#### [Exercise]
Among the records, find the lines that hold the string "your" and return them.

(Page images and extracted text)
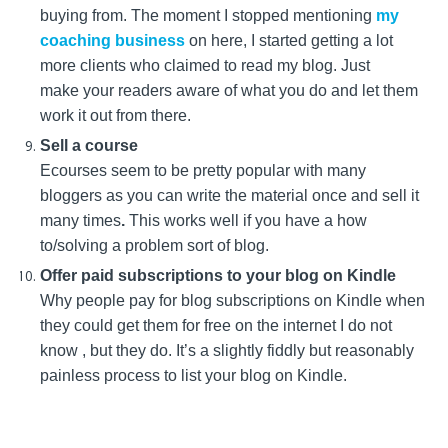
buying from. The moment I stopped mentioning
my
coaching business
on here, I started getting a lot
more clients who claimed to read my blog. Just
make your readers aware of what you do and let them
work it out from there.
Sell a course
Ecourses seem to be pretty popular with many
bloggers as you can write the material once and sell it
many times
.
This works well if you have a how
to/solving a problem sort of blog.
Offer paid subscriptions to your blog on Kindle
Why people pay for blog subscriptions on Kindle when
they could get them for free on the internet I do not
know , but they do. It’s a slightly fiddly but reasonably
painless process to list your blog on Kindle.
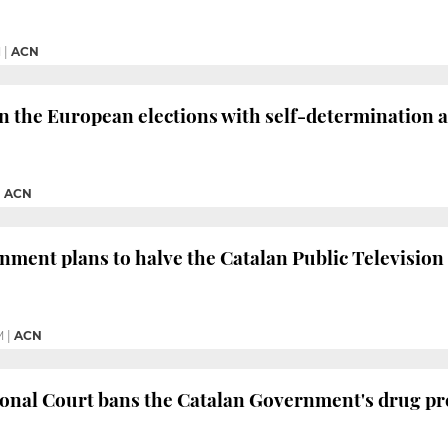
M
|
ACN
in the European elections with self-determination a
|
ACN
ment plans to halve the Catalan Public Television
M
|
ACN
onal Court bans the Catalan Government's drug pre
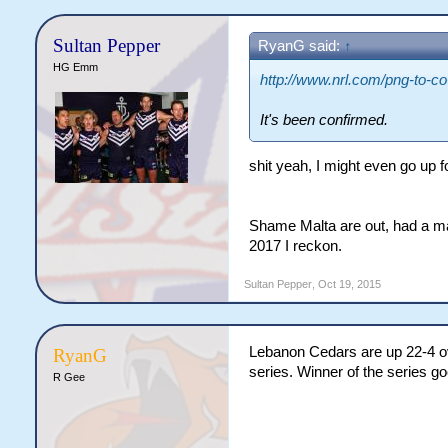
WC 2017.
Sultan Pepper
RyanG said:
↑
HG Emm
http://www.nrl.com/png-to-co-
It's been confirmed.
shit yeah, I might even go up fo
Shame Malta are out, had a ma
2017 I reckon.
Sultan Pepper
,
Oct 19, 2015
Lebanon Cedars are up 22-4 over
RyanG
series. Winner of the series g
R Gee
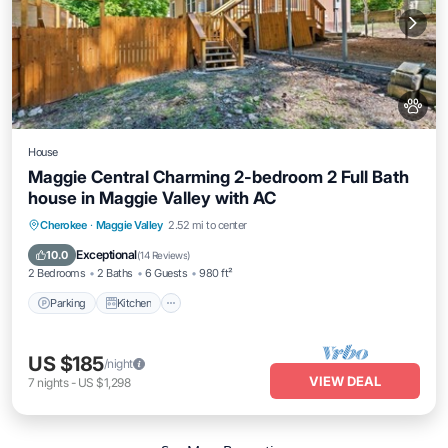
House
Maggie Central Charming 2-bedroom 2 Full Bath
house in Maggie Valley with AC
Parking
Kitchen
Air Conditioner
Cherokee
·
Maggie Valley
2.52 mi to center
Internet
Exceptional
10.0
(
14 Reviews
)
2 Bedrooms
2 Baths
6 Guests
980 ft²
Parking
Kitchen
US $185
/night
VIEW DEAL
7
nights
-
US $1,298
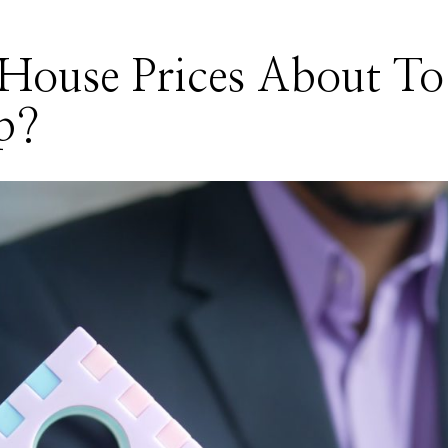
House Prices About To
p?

#### [Reply]
make your readers aware of what you do and let them
Offer paid subscriptions to your blog on Kindle
painless process to list your blog on Kindle.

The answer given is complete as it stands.